Sandalyeye oturmuş bacak bacak üstüne atmıştır… Etrafından birkaç metre uzunluğunda elektrik şerareleri akmaktadır… Yüzünde ise müthiş bir gülümseme vardır Nikola Tesla’nın.
Akio Morita 2. Dünya savaşının yıkımıyla dümdüz olmuş bir yerden, küllerin yıkıntıların arasından Sony’yi nasıl çıkarttığını anlatır bir solukta okuduğum Made In Sony adlı kitapta.
Geçmiş zaman, doğru hatırlamıyor olabilirim ama yanılmıyorsam yolculuğunun başlangıcı şöyleydi: Çalıştığı fabrika kapanmış işsiz kalmıştır. Evde oturup durmasına daha fazla dayanamayan karısının “Ne oturuyorsun öyle miskin miskin, yapacak şey bulamıyorsan git fabrikanın kapısını süpür…” diye paylamasıyla silkinip savaşın küllerini atar üstünden ve başarmaya başlar.

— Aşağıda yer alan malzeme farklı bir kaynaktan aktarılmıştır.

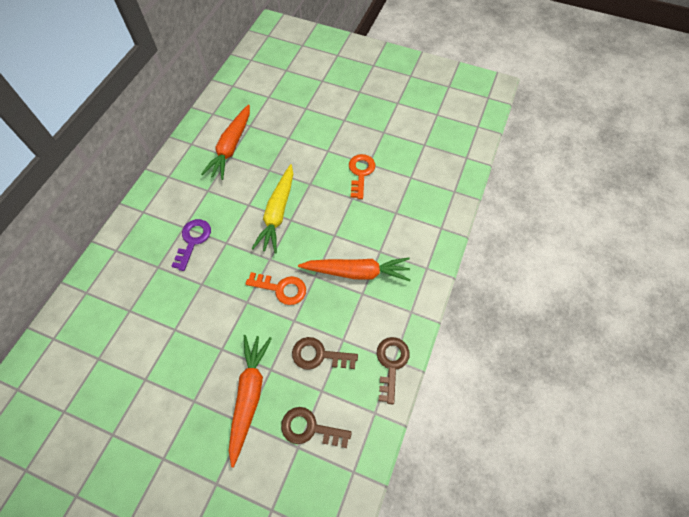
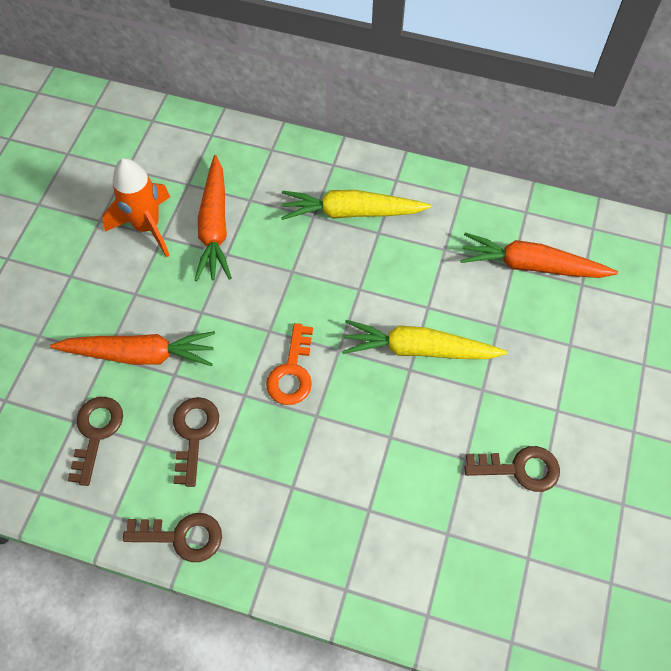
camera: 85 degrees right, 0 degrees up
purple key [172,219,211,271] -> none
orange carrot [298,257,410,281] -> orange carrot moved to [195,155,232,281]
orange key [349,154,375,199] -> brown key [464,446,560,492]
none -> orange rocket [102,158,170,258]
none -> yellow carrot [281,190,431,220]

Sony böyle doğdu diye anlatır Akio Morita…
Başarmıştır ve ödülü de kazanmak olmuştur Bay Sony’nin. Ne oluyor nesli mi tükendi Bay Sony gibilerin? Artık kimseden duyulmuyor başarmak, herkes kazanmak diye tutturmuş, paralanıp duruyor.

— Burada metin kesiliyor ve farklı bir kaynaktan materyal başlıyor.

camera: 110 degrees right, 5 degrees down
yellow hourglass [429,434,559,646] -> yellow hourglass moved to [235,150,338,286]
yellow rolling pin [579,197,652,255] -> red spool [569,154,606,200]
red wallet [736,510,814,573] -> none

Birkaç ay önce Teknoloji TV’de giyilebilir bilgisayarlar üzerinde çalışan firmanın yetkilisiyle konuşan muhabiri görünce pür dikkat kesildim. Şu fondan bu kadar para aldık, bilmem ne kadar kredi kullandık, şu kadar hızlı büyüyoruz diyen firma yetkilisine de, finans dışında ilgi alanı olmadığı izlenimi veren muhabire de fazla katlanamamıştım. Kazanmaktan söz eden sürüyle finans kanalı var, siz adınıza uygun olandan yani konunun teknolojik boyutundan söz edin, yani başardıklarınızı anlatın diye yakınarak değiştirmiştim kanalı. Tüm hevesimin kaçması için birkaç saniye yetmişti. Açtığım kanal Teknoloji TV, konu ise en yeni teknolojilerden biriydi ama işin finansal boyutunu konuşuyorlardı karşımdakiler. Yani başarmaktan değil kazanmaktan söz ediyorlardı…

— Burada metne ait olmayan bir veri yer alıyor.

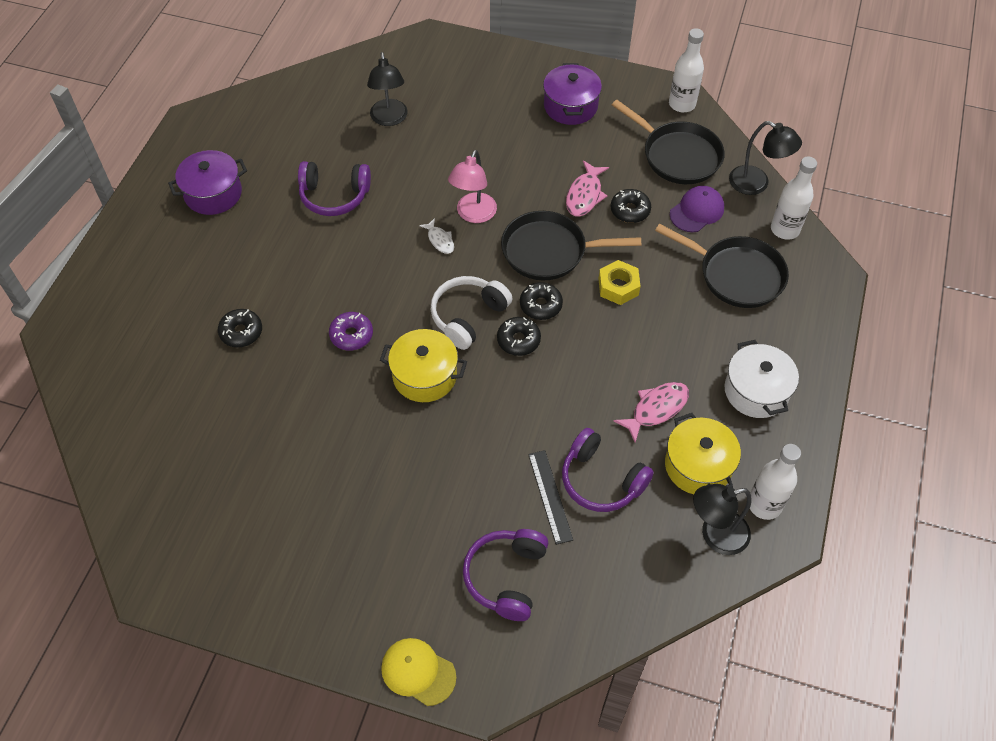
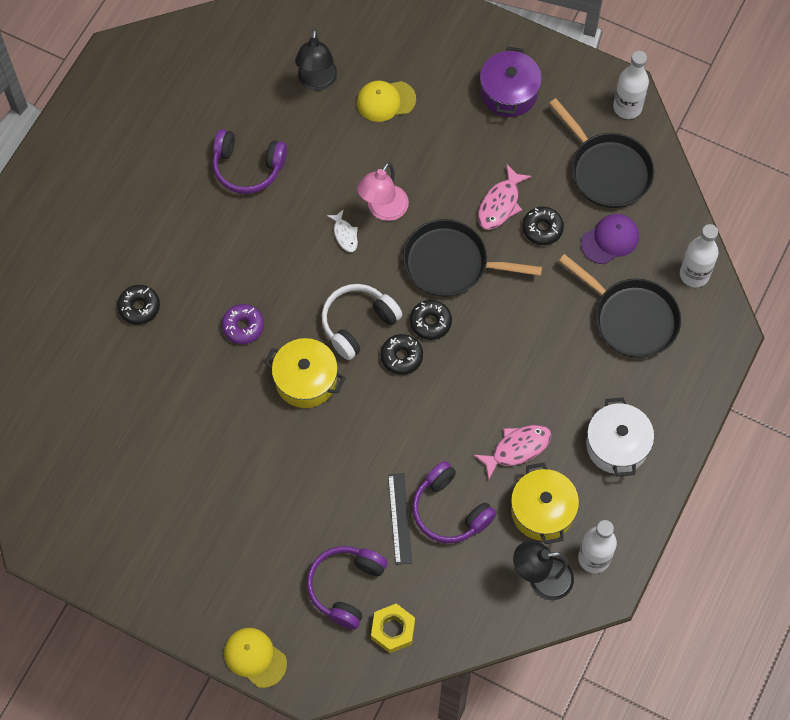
camera: 10 degrees right, 10 degrees up
purple pot [168,150,247,215] -> none
yellow nut [598,260,641,305] -> yellow nut moved to [371,603,415,653]
black lamp [729,121,802,195] -> none
none -> yellow cap [357,81,416,122]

Dünya öyle bir hale geldi ki kazanmak her şey sayılıyor artık… Bizim Mucitler programının bir bölümüne katılan büyük bir ABD teknoloji firmasının temsilcisi, tanıtımını tamamlamış yarışmacıya “Kaç yıl garanti veriyorsunuz?” diye sorduğunda salonu kaplayan sessizlik hiç gözümün önünden gitmiyor. Allahtan sunucu devreye girip konuyu asıl düzlemine çekmişti yeniden. En başarılı mucidin arandığı programda bir mucit icadından söz ediyor, dev bir firmanın ilgilisi icattaki Dolarizasyonun derdinde. Şaka gibiydi…
Çevresinden şerareler akarken yüzündeki gülümsemeyle sandalyesine kurulmuş Nikola Tesla gibi bir poz veremedikten sonra Dünyayı kazansan ne olacak?